Kunin et al.52 raised the issue of pyrosequencing errors inflating diversity estimates, and Huse et al.53 proposed a pseudo-single linkage ‘preclustering’ algorithm as a means of reducing these errors; we used this approach as implemented in mothur to remove OTUs that may be produced by pyrosequencing errors.
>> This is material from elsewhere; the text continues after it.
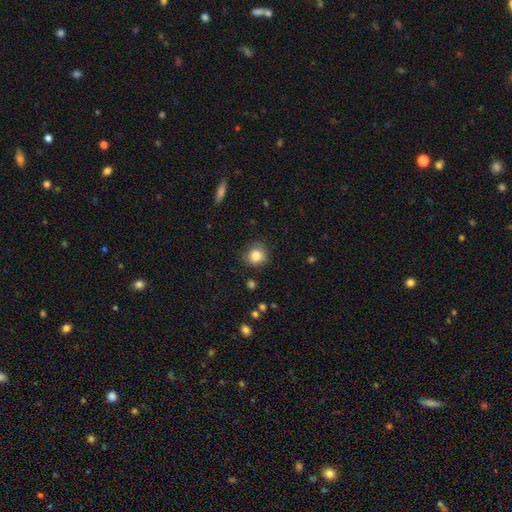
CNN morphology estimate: Smooth or featured? smooth (83%)
How rounded? round (85%)
Merging? none (80%)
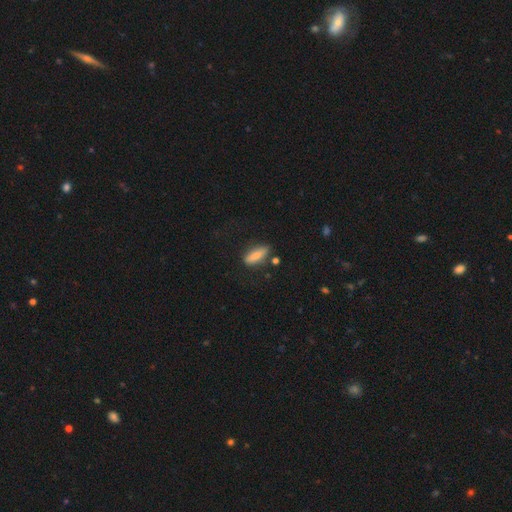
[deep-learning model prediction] The model was most divided on "how rounded": cigar-shaped: 54%, in between: 44%, round: 3%. More confident: smooth or featured — smooth (78%); merging — none (72%).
In addition, we analysed much longer sequences (475 bp versus 60–110 bp for ‘pyrotags’), and calculated diversity indices at 97% identity, to avoid error-inflated diversity estimates. A total of 408,013 16S rRNA sequences were subsequently analysed, and individual sample library size ranged from 1,298 sequences to 12,811 sequences, with an average of 6,800 (±2,563 s.d.). Libraries from 100 and 150 m depth at station 6 contained 1,298 and 2,061 sequences, respectively, and were the only libraries containing <3,000 sequences. As the two smallest libraries were present at the same station, we elected to normalize all libraries to 1,298 sequences despite the loss of sequence information. Overall trends for libraries normalized to 3,000 sequences are highly consistent with those normalized to 1,298 (for example, compare Table 1 and Supplementary Table S1): correlation coefficients were similar, and measured and estimated richness declined at <20 μmol kg−1 DO (Supplementary Table S1, Supplementary Fig. S5).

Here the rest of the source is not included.